Question

How do you solve ${{\left( \dfrac{1}{64} \right)}^{x}}={{2}^{3x+5}}$ ?

Answer 1

Hint: In this question, we have to find the value of x. Since the equation consists of the exponent term, thus we will apply the exponent rule to get the solution. First, we will find the LCM of 64 and then rewrite it in terms of number 2. After that, we will apply the formula $\dfrac{1}{a}={{a}^{-1}}$ on the left-hand side of the equation. Then, we will apply the exponent formula which states that if the bases are the same on both sides of the equation, then their powers are also equal to each other.
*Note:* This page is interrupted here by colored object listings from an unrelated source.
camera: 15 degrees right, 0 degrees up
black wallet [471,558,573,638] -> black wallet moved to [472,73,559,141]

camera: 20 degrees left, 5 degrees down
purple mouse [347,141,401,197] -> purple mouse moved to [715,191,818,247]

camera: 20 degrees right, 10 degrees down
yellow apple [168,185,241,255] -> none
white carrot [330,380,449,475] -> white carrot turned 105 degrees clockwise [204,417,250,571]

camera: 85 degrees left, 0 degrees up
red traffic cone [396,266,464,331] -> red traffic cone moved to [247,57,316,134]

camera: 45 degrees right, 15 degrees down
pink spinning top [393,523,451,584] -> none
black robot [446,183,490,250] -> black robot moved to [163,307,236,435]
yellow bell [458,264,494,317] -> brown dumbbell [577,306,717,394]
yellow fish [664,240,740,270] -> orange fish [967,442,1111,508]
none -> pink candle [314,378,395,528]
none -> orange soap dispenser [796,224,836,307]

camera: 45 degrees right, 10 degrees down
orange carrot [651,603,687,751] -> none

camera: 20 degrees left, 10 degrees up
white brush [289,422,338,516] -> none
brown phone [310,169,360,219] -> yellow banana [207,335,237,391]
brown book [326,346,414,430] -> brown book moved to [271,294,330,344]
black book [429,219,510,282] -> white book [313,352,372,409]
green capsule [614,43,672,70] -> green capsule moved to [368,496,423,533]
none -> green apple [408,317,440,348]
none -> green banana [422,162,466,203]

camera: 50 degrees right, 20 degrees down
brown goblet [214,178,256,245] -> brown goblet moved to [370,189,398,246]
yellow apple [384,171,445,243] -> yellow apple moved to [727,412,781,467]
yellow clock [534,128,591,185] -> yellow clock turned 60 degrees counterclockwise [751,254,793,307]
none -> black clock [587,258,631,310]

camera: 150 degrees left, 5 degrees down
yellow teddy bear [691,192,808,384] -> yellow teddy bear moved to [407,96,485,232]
After the necessary calculations, we get the value of x, which is the required solution for the problem.

Complete step by step solution:
According to the question, we have to find the value of x.
Thus we will apply the exponent rule to get the required solution.
The equation given to us is ${{\left( \dfrac{1}{64} \right)}^{x}}={{2}^{3x+5}}$ ---------- (1)
Now, we will first find the least common multiple of 64, we get
$\begin{align}
  & \text{ 2}\left| \!{\underline {\,
  64 \,}} \right. \\
 & \text{ 2}\left| \!{\underline {\,
  32 \,}} \right. \\
 & \text{ 2}\left| \!{\underline {\,
  16 \,}} \right. \\
 & \text{ 2}\left| \!{\underline {\,
  8 \,}} \right. \\
 & \text{ 2}\left| \!{\underline {\,
  4 \,}} \right. \\
 & \text{ 2}\left| \!{\underline {\,
  2 \,}} \right. \\
 & \text{ }\left| \!{\underline {\,
  1 \,}} \right. \\
\end{align}$
Therefore,
$(64)={{2}^{6}}$ --------- (2)
Thus, we will now substitute the value of equation (2) on the left-hand side of equation (1), we get
${{\left( \dfrac{1}{{{2}^{6}}} \right)}^{x}}={{2}^{3x+5}}$
Now, we will apply the algebraic formula ${{\left( \dfrac{1}{{{a}^{b}}} \right)}^{c}}={{\left( \dfrac{1}{a} \right)}^{bc}}$ in the above equation, we get
${{\left( \dfrac{1}{2} \right)}^{6x}}={{2}^{3x+5}}$
Now, we will apply the formula $\dfrac{1}{a}={{a}^{-1}}$ on the left-hand side in the above equation, we get
${{\left( 2 \right)}^{-6x}}={{2}^{3x+5}}$
As we know the exponent rule which states that if the bases are the same on both the sides of the equation, then their powers are also equal to each other, thus we will apply the exponent rule in the above equation as 2 is the same on both sides of the equation, we get
$-6x=3x+5$
Now, we will subtract 3x on both sides in the above equation, we get
$-6x-3x=3x+5-3x$
As we know, the same terms with opposite signs cancel out each other, thus we get
$-9x=5$
Now, we will divide 9 on both sides in the above equation, we get
$-\dfrac{9}{9}x=\dfrac{5}{9}$
On further simplification, we get
$-x=\dfrac{5}{9}$
In the last, we will multiply (-1) on both sides in the above equation, we get
$-x.(-1)=\dfrac{5}{9}.(-1)$
On further solving the above equation, we get
$x=-\dfrac{5}{9}$

Therefore, for the equation ${{\left( \dfrac{1}{64} \right)}^{x}}={{2}^{3x+5}}$ , the value of x is equal to $-\dfrac{5}{9}$

Note: While solving this problem, do mention all the formulas to avoid confusion and mathematical errors. One of the alternative methods to solve this problem is after this ${{\left( 2 \right)}^{-6x}}={{2}^{3x+5}}$ step, you can divide ${{2}^{3x+5}}$ on both sides of the equation and apply the exponent rule, that is both the bases are the same in the numerator and the denominator, then the powers are subtracted to each other. Then make the necessary calculations to get the required result for the solution.